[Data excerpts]
┌──
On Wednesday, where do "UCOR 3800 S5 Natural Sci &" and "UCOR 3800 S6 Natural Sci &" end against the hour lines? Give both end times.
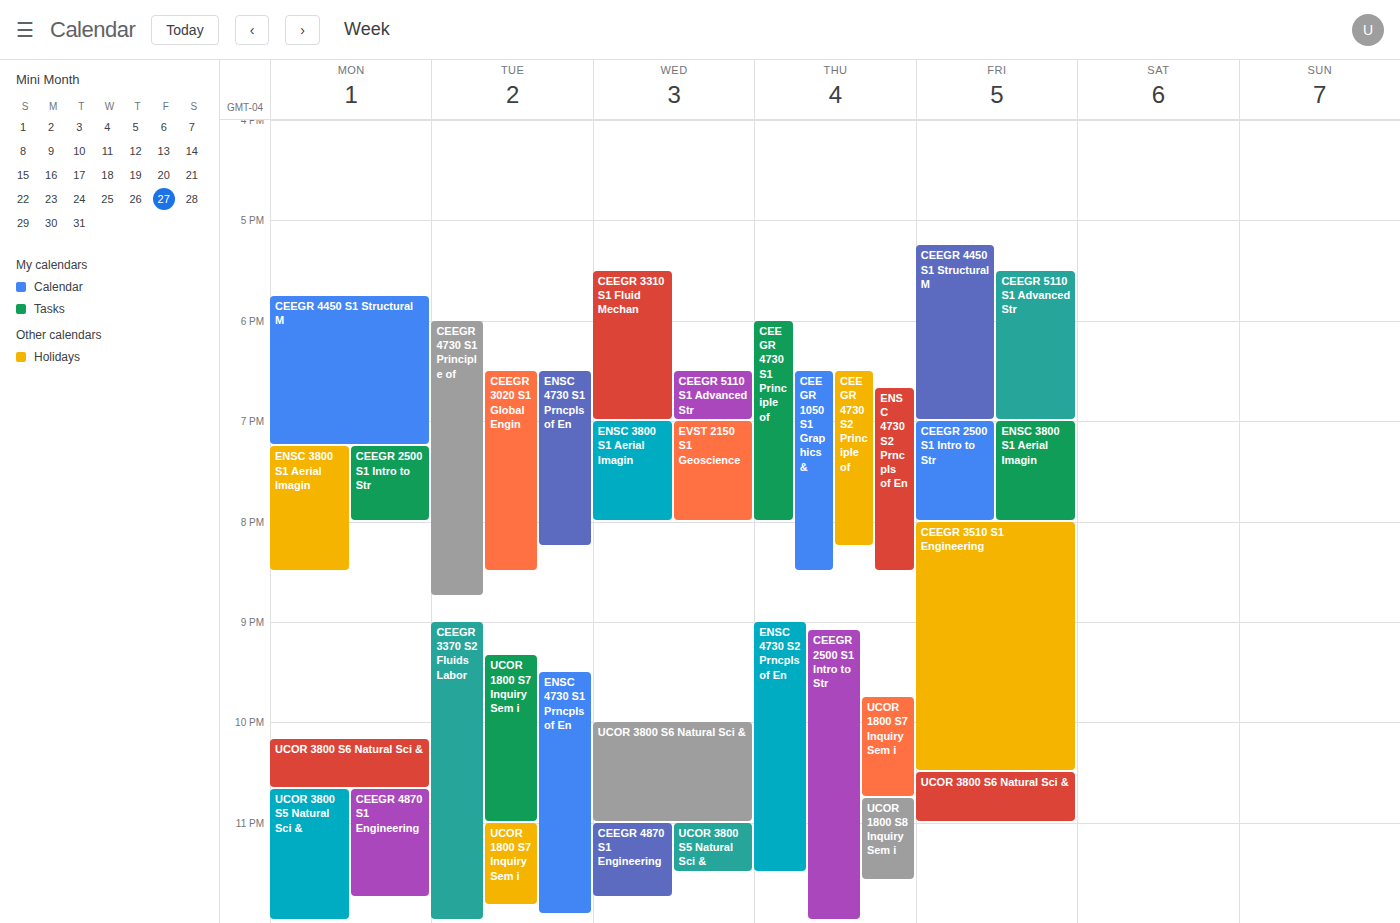
"UCOR 3800 S5 Natural Sci &": 11:30 PM, halfway between the 11 PM and 12 AM lines. "UCOR 3800 S6 Natural Sci &": 11:00 PM, exactly on the 11 PM line.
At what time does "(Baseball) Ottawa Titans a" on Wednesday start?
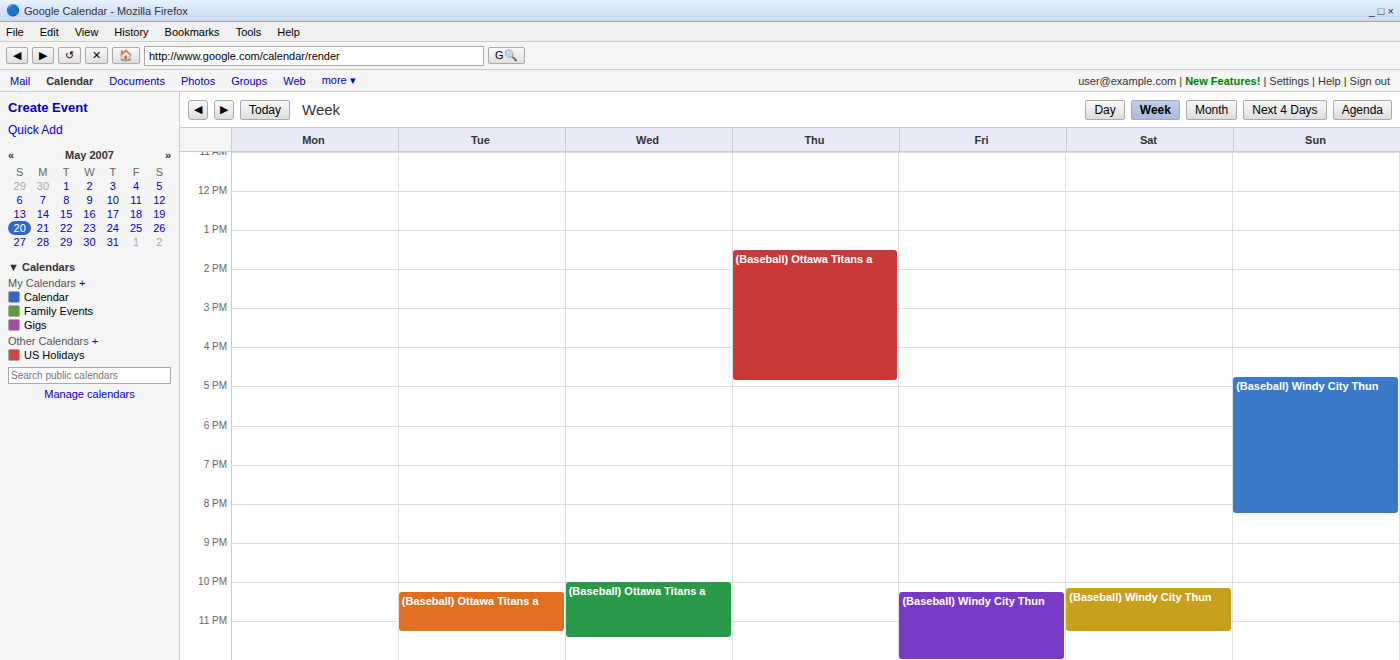
22:00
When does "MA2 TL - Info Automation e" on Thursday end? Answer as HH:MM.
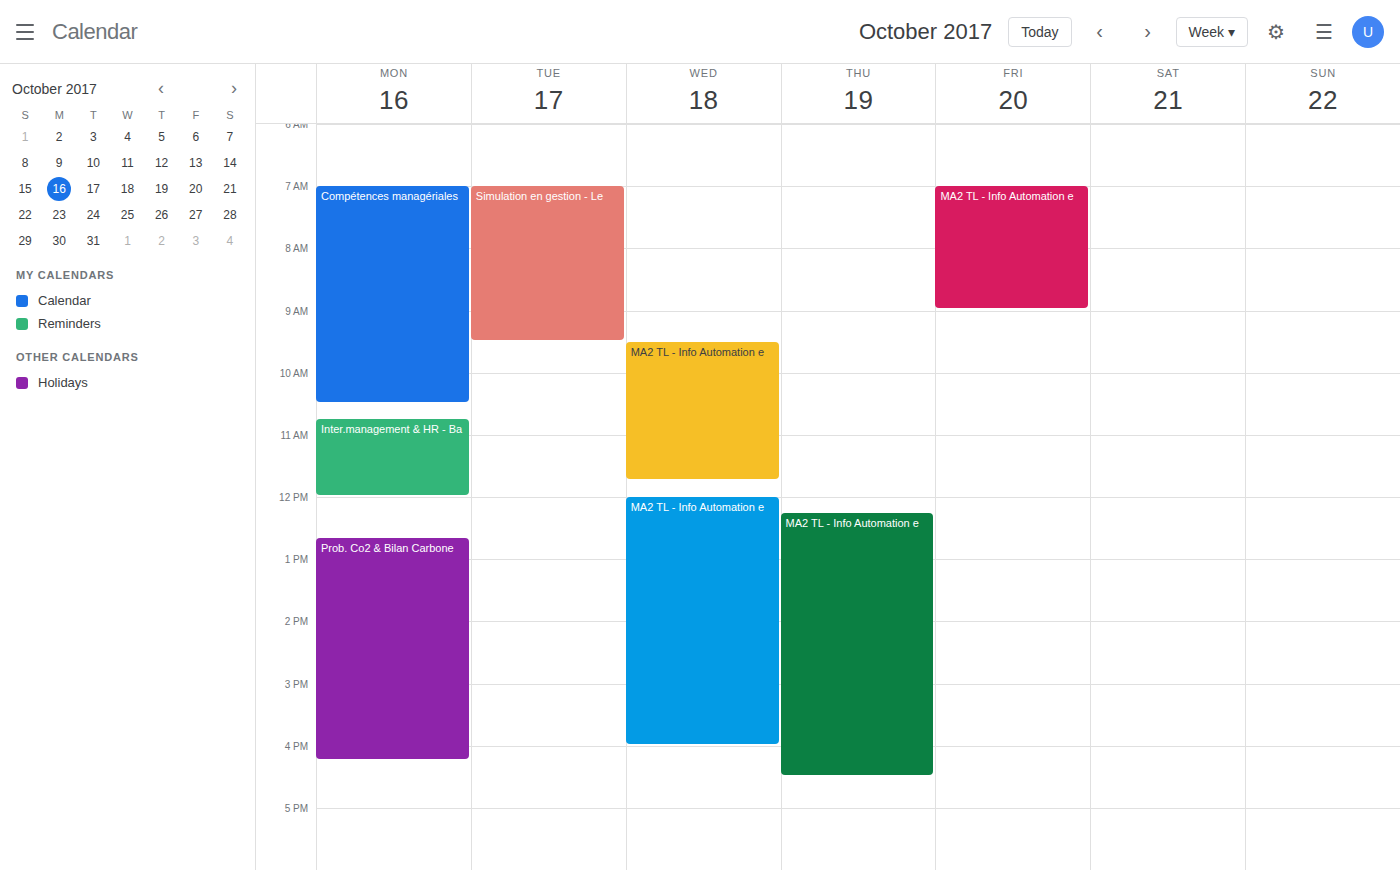
16:30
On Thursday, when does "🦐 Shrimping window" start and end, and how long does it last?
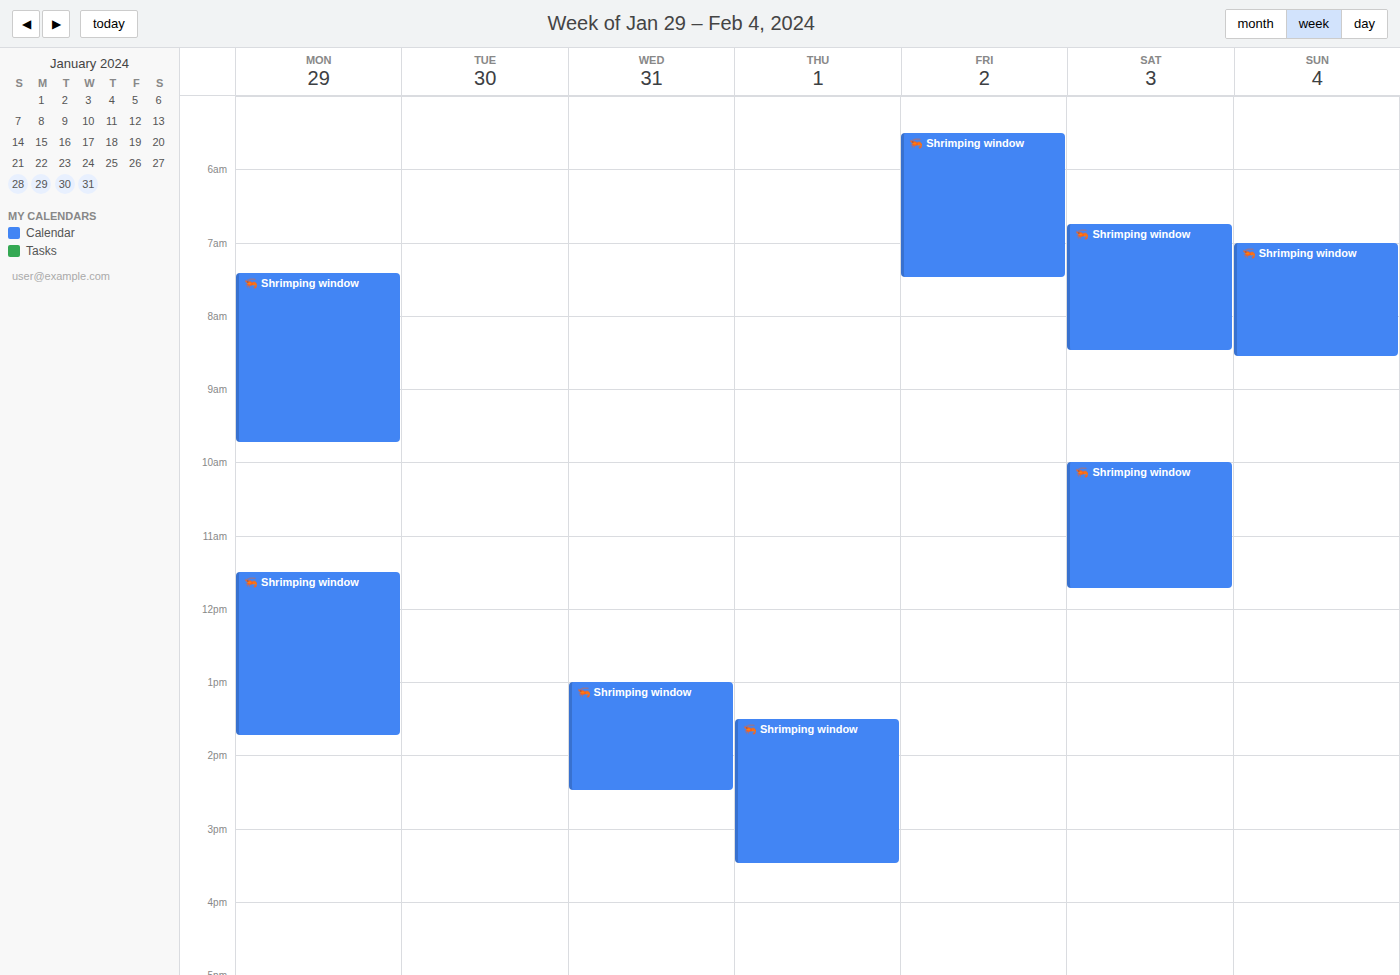
1:30 PM to 3:30 PM, 2 hours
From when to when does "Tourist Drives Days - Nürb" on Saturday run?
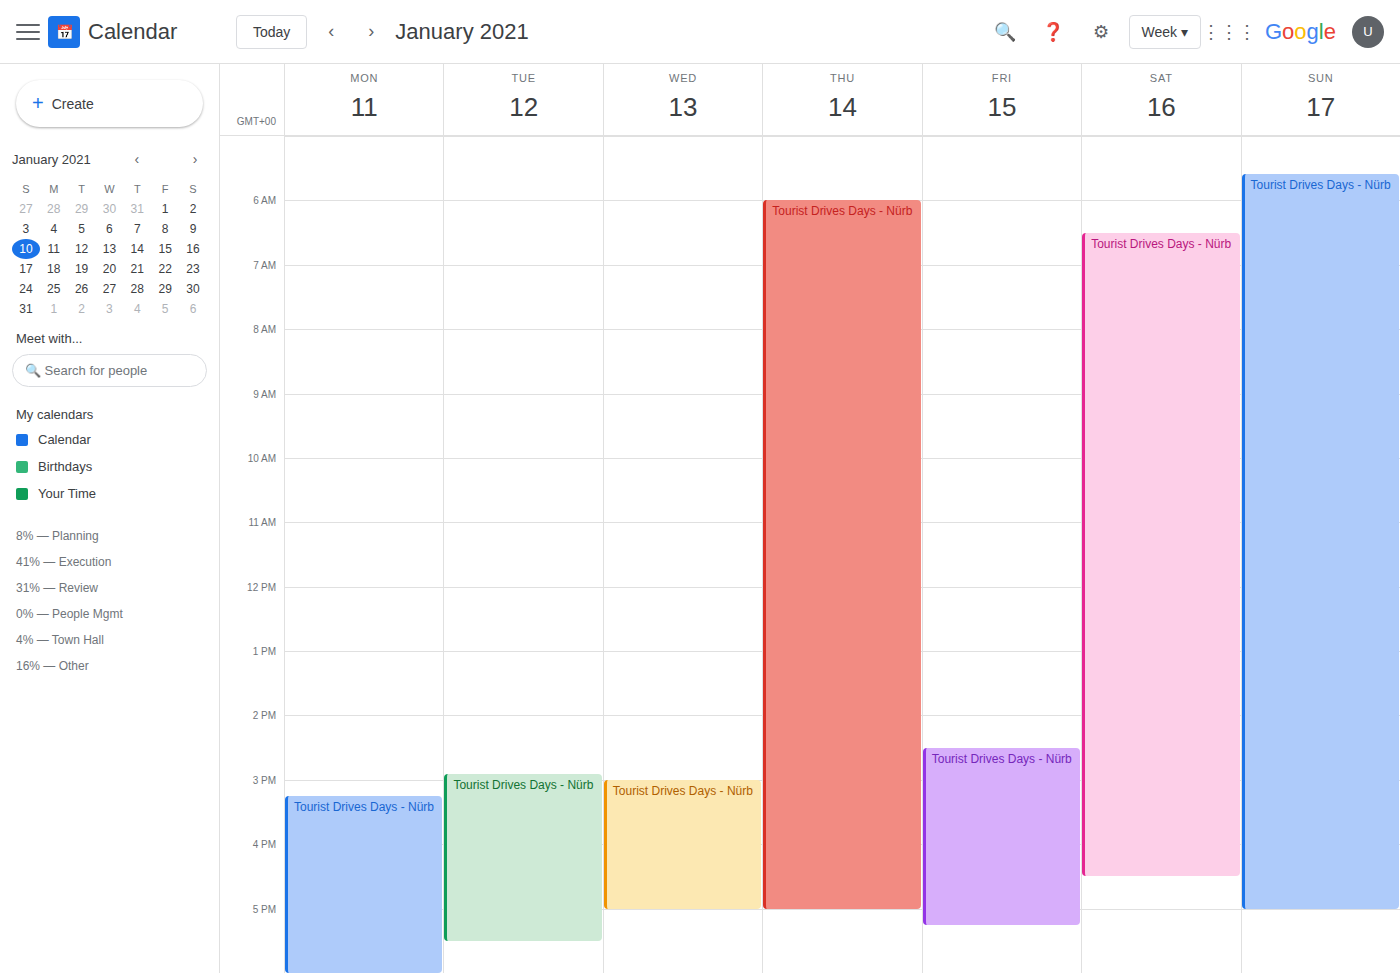
06:30 to 16:30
└──
## Objective
Turn every line of the records above into a numbered list, skipping blank lines. Leave the pictures out of your answer.

## Correct answer
1. On Wednesday, where do "UCOR 3800 S5 Natural Sci &" and "UCOR 3800 S6 Natural Sci &" end against the hour lines? Give both end times.
2. "UCOR 3800 S5 Natural Sci &": 11:30 PM, halfway between the 11 PM and 12 AM lines. "UCOR 3800 S6 Natural Sci &": 11:00 PM, exactly on the 11 PM line.
3. At what time does "(Baseball) Ottawa Titans a" on Wednesday start?
4. 22:00
5. When does "MA2 TL - Info Automation e" on Thursday end? Answer as HH:MM.
6. 16:30
7. On Thursday, when does "🦐 Shrimping window" start and end, and how long does it last?
8. 1:30 PM to 3:30 PM, 2 hours
9. From when to when does "Tourist Drives Days - Nürb" on Saturday run?
10. 06:30 to 16:30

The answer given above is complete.